STUDY QUESTIONS:
**a)** Duplicate the passage in the ecosystem services project summary that starts at "Abstracts are not" and ends at "as personal details.".
**b)** Go on with the ecosystem services project summary from the point where it stops.

WISER: Which Ecosystem Service Models Best Capture the Needs of the Rural Poor?

Lead Research Organisation: Basque Centre for Climate Change
Department Name: Research

Abstract

Abstracts are not currently available in GtR for all funded research. This is normally because the abstract was not required at the time of proposal submission, but may be because it included sensitive information such as personal details.

Planned Impact

The developmental impact of this project will be to contribute to poverty alleviation for the approximately 400 million people living in poverty in sub-Saharan Africa by improving the tools available to policy makers to manage ecosystem services (ES) to improve poor livelihoods in this region. More specifically, the findings of this project will enable decision makers to: 1) best use existing ES models to inform national and regional land use/cover change policies supporting ES management and promoting equality and justice amongst the beneficiaries of these services; and 2) set priorities determining where scarce resources should be invested to improve effective management of ES.

INFORMATION SUPPLIED:
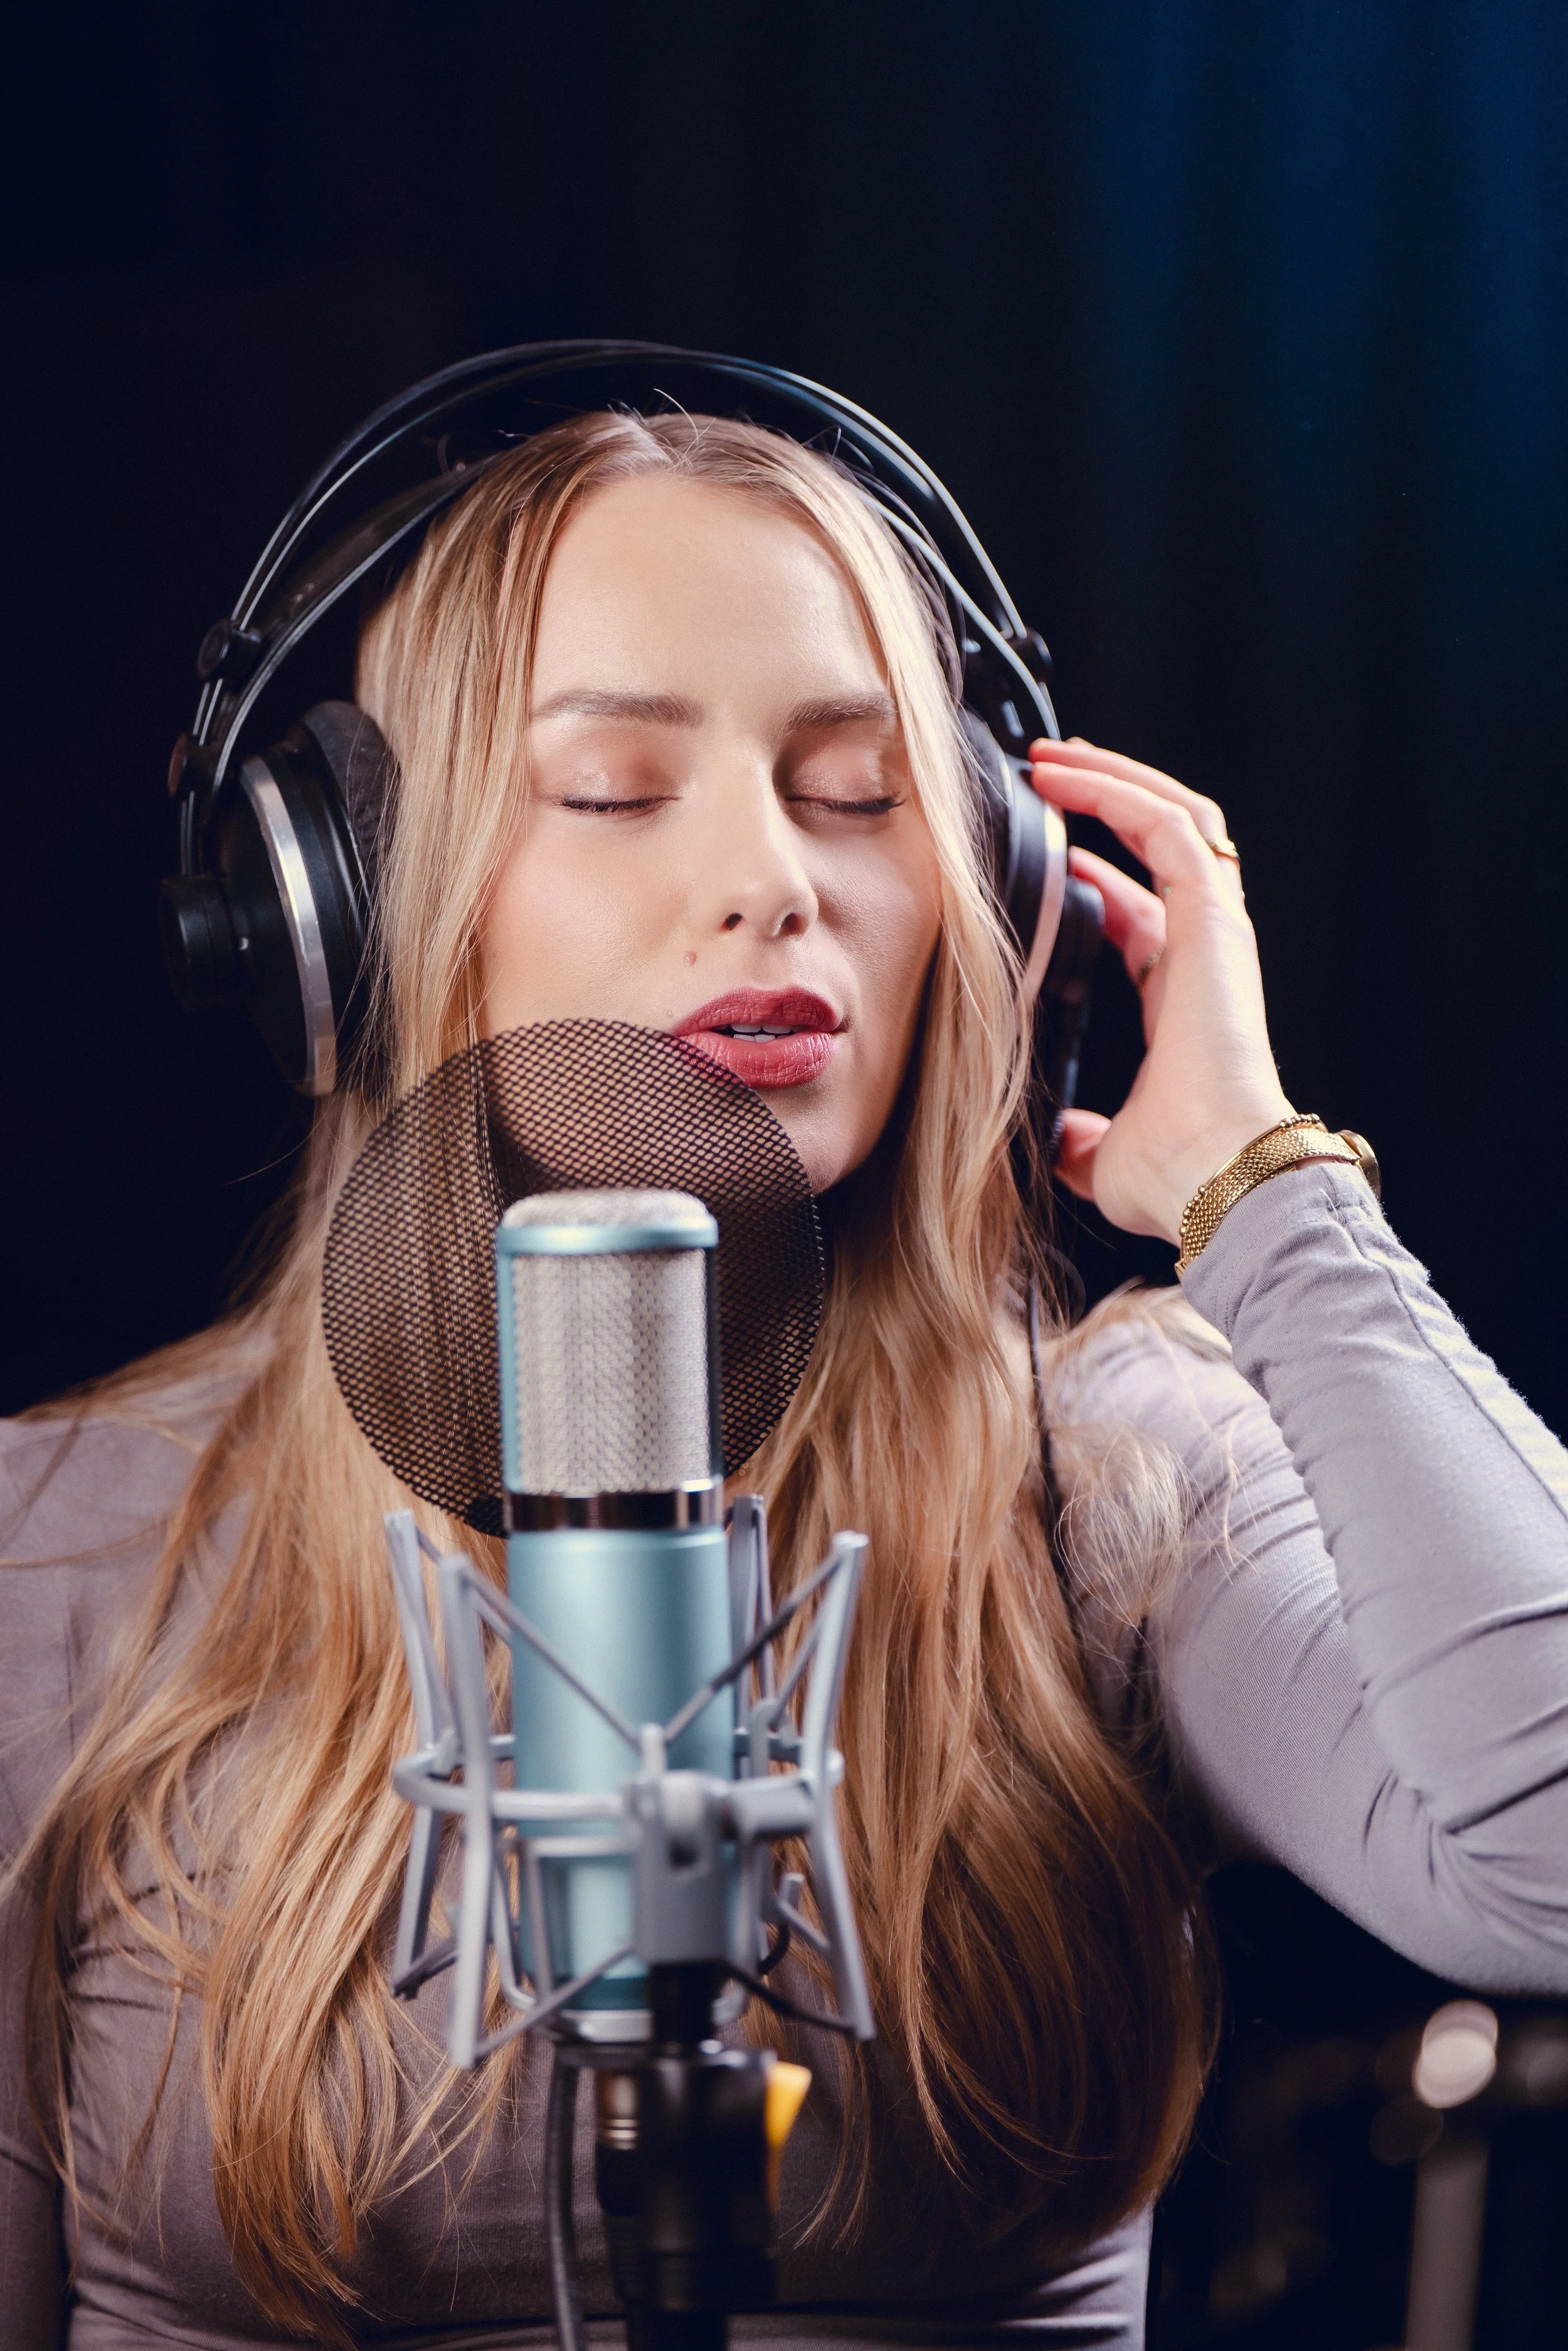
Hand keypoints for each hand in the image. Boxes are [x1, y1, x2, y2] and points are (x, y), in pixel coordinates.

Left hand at [1029, 737, 1293, 1245]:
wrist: (1220, 1175)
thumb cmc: (1179, 1173)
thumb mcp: (1101, 1155)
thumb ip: (1078, 1138)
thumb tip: (1057, 1143)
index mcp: (1182, 1000)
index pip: (1143, 913)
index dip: (1098, 878)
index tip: (1051, 856)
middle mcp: (1205, 955)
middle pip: (1168, 848)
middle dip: (1113, 801)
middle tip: (1051, 775)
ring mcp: (1215, 932)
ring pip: (1176, 819)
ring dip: (1113, 779)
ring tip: (1053, 757)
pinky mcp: (1212, 919)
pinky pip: (1167, 827)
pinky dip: (1117, 791)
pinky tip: (1067, 775)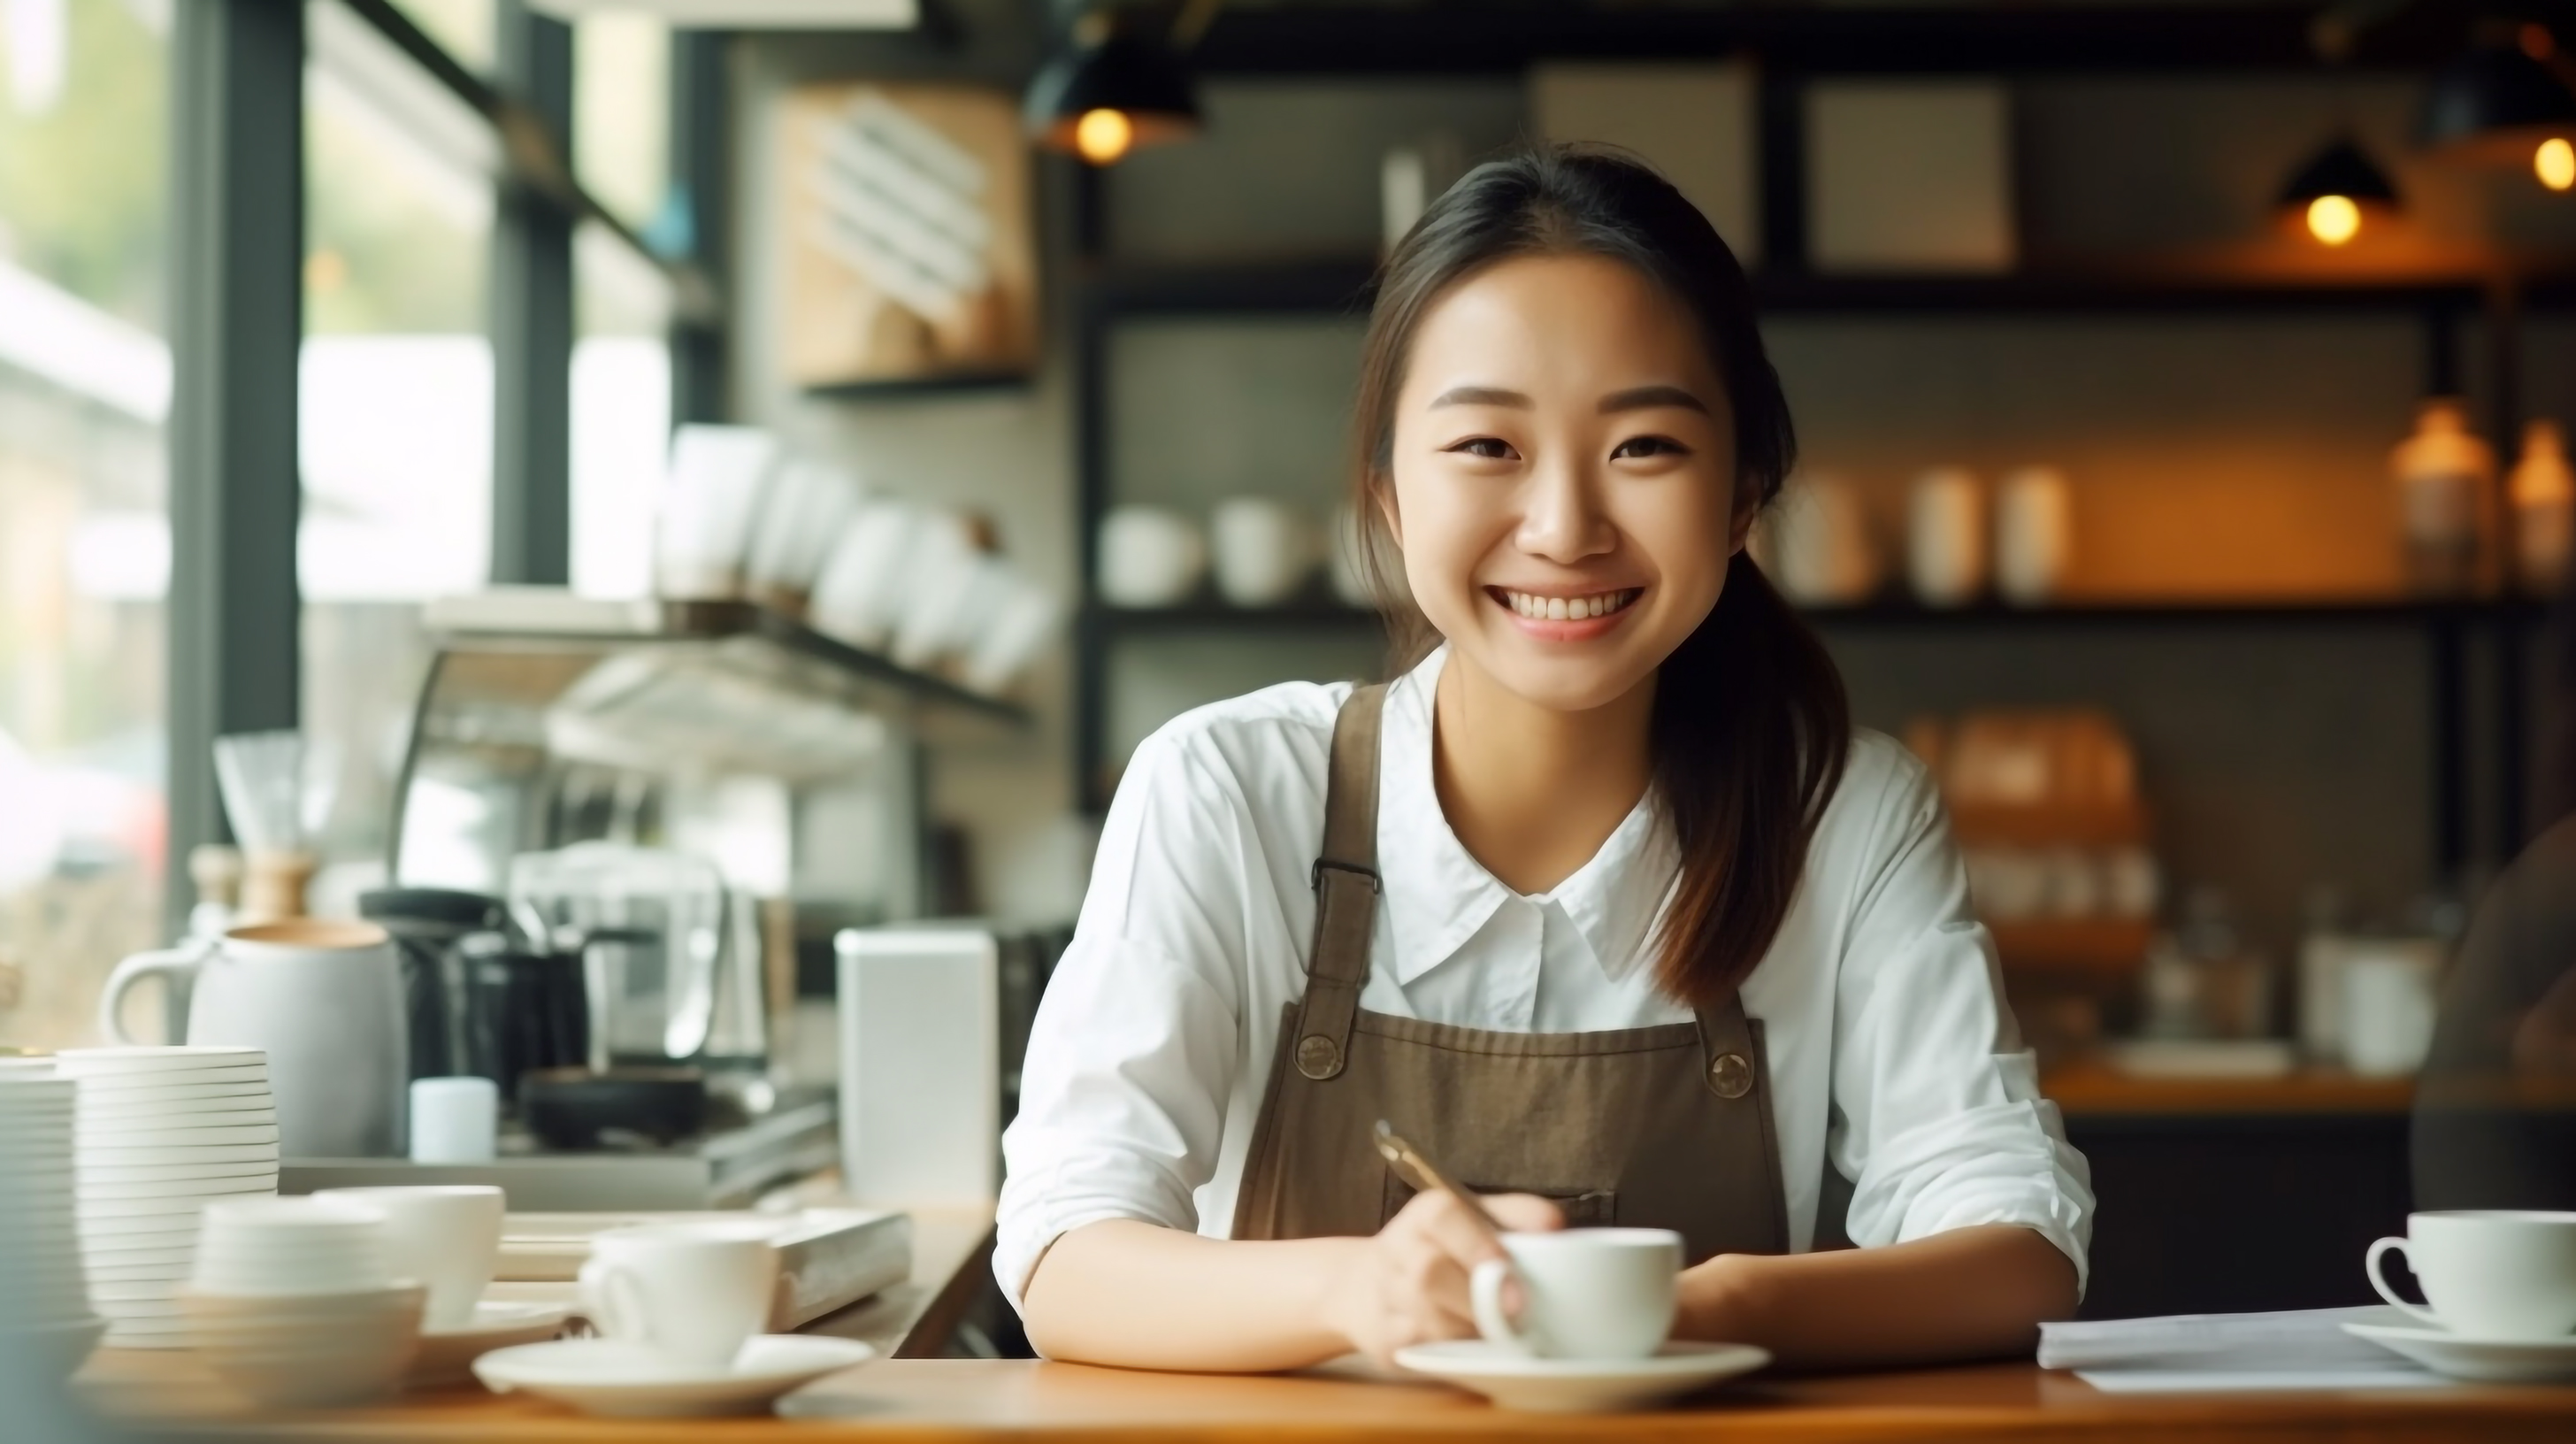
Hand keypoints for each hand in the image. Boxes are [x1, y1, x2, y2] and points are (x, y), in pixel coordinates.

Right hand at [1317, 1191, 1562, 1366]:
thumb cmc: (1445, 1252)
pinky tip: (1468, 1346)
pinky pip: (1422, 1355)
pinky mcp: (1385, 1343)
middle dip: (1477, 1297)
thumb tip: (1554, 1226)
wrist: (1368, 1288)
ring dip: (1469, 1330)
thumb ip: (1516, 1217)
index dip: (1476, 1243)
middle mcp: (1398, 1250)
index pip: (1443, 1215)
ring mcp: (1386, 1299)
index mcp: (1425, 1215)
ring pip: (1428, 1321)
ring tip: (1495, 1329)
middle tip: (1516, 1311)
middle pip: (1428, 1273)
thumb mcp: (1477, 1221)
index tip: (1508, 1267)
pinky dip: (1453, 1355)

SOLVED PROBLEMS:
**a)**
Abstracts are not currently available in GtR for all funded research. This is normally because the abstract was not required at the time of proposal submission, but may be because it included sensitive information such as personal details.

**b)**
The main pathway to impact of WISER will be through improving the reliability of the tools and models that are used to manage the ES used by the rural poor in sub-Saharan Africa. Such an improvement in modelling will have direct impact on poverty alleviation by giving regional, national and international policy makers (the primary beneficiaries) the confidence to translate the multiple potential management actions that can be compared with such tools into evidence-based concrete policy actions which will allow alleviation of poverty through sustainable use of natural resources. In particular, WISER's tests of models that represent both the access to and utilisation of ES have the potential to have major impacts on poverty alleviation, given that this sort of disaggregation of beneficiaries of ES has been mostly overlooked in ES models, yet is clearly vital in devising pro-poor policies for ES management. The project is structured to ensure that the modelling needs of different types of policy makers are incorporated into the specific tests that we will conduct within the course of the project.
We will engage with both governmental and non-governmental organisations throughout the project via stakeholder interviews and workshops. WISER will actively listen to stakeholders throughout the project so they can identify their perceived needs for ES models: e.g. what outputs do they require and what spatial and temporal scale is needed? We will then use the results of these stakeholder engagements to inform our model comparison methods, ensuring we evaluate the ability of the ES models to fulfil the requirements of such decision makers. We will maintain regular communication with the stakeholders to help to build trust and provide the stakeholders with a sense of ownership and understanding of our results.
Our project team has a strong, grounded understanding of policy decision making at all levels. Our project partners include national staff members from Government Agencies, NGOs and civil society. Through collaboration with our project partners WISER will have access to local, regional and global dissemination networks that will help ensure that WISER deliver long lasting, poverty alleviating benefits, far beyond the lifetime and geographic span of the project.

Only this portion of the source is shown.